◆ Selected extract ◆
--- begin ---
Bondage Avoided
Winning the Revolutionary War gave Americans a chance to found a government on the principles of freedom for which so many had recently given their lives. Believing liberty was best protected in an association of strong states each run by the will of its citizens, they adopted the Articles of Confederation. Shay's rebellion convinced many that democracy without federal oversight would decay into anarchy.
Supporters of a strong central government became known as Federalists. They believed that the states would always act in their own interests, too often ignoring the greater interests of the nation. Alexander Hamilton, who wrote the Federalist Papers was one of their outspoken advocates. He said, "American liberty and happiness had much more to fear from the encroachments of the great states, than from those of the federal government."
Others saw a centralized government as an infringement on the rights of the states and, ultimately, on the rights of the individual. They consented to a federal government only because they were represented by an elected Congress. They wanted the power of the nation couched in the legislative branch, while the Federalists believed it should be placed in the executive branch. To many just liberated from a monarchs yoke, a strong executive looked like another king. They called the Federalist monocrates and thought they secretly wanted to create a monarchy influenced by a new breed of aristocrats created from the wealthy. Their fears were not unfounded.
--- end ---
◆ Dataset extract ◆
--- begin ---
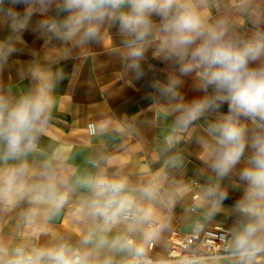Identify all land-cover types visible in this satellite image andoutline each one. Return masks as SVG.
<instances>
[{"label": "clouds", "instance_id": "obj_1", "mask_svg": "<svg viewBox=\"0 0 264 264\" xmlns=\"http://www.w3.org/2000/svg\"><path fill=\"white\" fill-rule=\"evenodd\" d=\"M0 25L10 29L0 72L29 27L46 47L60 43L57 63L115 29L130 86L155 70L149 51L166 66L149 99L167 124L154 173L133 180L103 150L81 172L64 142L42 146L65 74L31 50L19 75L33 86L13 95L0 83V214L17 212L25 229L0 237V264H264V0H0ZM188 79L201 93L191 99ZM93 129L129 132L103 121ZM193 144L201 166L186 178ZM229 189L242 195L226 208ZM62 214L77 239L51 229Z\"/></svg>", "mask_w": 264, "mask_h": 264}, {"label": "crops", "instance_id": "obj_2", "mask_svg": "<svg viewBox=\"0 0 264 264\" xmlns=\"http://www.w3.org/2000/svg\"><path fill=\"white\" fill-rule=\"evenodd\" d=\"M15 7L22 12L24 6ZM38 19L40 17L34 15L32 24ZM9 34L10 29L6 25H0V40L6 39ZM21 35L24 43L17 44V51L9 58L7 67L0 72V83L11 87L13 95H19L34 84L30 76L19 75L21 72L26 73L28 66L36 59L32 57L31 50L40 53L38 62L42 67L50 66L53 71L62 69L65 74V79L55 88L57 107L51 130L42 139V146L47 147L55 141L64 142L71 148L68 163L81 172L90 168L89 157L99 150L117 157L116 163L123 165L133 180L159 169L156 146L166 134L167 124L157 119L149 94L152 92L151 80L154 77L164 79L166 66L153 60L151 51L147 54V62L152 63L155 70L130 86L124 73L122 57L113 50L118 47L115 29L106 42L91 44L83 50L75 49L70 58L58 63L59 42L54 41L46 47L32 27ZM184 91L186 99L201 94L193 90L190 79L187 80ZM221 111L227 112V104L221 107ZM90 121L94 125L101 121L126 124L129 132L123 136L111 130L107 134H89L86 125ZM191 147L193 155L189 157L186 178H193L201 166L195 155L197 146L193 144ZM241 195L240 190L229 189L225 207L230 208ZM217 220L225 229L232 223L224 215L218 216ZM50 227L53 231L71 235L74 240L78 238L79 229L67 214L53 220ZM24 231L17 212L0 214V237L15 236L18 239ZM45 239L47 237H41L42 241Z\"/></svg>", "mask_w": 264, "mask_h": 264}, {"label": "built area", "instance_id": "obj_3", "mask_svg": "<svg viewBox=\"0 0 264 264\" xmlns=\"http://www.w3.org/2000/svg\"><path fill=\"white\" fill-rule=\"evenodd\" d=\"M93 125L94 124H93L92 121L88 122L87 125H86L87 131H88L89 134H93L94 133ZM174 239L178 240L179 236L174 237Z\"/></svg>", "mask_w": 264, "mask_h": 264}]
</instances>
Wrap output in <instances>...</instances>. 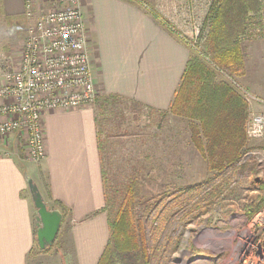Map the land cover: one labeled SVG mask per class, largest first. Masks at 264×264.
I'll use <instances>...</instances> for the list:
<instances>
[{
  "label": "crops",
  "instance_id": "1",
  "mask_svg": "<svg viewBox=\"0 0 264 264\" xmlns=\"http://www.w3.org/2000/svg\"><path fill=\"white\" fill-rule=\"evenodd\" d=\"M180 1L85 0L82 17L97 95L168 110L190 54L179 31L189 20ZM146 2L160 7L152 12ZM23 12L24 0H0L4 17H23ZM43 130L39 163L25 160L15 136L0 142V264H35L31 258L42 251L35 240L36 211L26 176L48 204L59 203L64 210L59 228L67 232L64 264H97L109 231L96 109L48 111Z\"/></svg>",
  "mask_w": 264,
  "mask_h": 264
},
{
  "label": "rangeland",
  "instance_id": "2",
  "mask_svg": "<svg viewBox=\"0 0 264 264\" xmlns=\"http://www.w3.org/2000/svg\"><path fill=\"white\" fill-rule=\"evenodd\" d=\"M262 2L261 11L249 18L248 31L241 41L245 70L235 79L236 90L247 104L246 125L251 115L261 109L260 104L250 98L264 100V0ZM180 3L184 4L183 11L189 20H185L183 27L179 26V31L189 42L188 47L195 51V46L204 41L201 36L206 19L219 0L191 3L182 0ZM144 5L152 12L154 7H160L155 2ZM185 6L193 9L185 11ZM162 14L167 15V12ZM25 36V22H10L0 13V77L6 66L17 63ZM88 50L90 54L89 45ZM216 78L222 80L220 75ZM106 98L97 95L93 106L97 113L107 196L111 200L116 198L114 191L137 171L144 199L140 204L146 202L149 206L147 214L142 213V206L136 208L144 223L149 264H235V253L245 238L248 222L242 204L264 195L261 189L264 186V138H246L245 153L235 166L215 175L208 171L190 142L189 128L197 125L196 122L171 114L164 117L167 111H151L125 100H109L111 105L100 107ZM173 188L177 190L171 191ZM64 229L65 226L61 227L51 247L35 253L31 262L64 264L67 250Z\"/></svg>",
--- end ---
◆ Tasks to complete ◆
1: In the text on the founding-era debate over federal power, give everything from "Others saw a" down to "were not unfounded." again, swapping "executive branch" for "presidency".
2: Extend the text on the founding-era debate over federal power, continuing from its final sentence.

◆ Answers below ◆
1:
Others saw a centralized government as an infringement on the rights of the states and, ultimately, on the rights of the individual. They consented to a federal government only because they were represented by an elected Congress. They wanted the power of the nation couched in the legislative branch, while the Federalists believed it should be placed in the presidency. To many just liberated from a monarchs yoke, a strong executive looked like another king. They called the Federalist monocrates and thought they secretly wanted to create a monarchy influenced by a new breed of aristocrats created from the wealthy. Their fears were not unfounded.

2:
Upon election, George Washington surrounded himself with Federalists. He chose Hamilton as his Secretary of the Treasury. The new republic faced sever financial difficulties. The nation owed more than five million dollars, most to its own citizens, and lacked the ability to pay. Not only did this punish Americans who needed cash to provide for their needs, but it restricted the government from borrowing to pay for expanding services and opportunities.
In his Report on Public Credit, presented to Congress in 1791, Hamilton proposed an elaborate solution. He suggested that the national debt be funded from federal revenues. The legislature would guarantee payment of all interest and a percentage of the principal due creditors from the monies it raised each year. This would restore public confidence, allowing for the sale of government notes and securities, and eventually retire the debt. In addition, he proposed chartering a national bank, which, after raising capital from its initial sale of stock, would handle the sale of securities and lend the government the monies it needed. By trading creditors, this technique would raise enough cash to pay note holders some, if not all, the monies owed them.
While Hamilton's solution seemed straight forward, it was mired in controversy. Many believed that Congress had no power to create corporations. That right belonged to the states. They argued that such absolute power would be welded by officials to line their pockets and insure their programs. Jefferson summed up their opinion when he said, "It would soon be used for no other purpose than to buy with sinecures useful partisans."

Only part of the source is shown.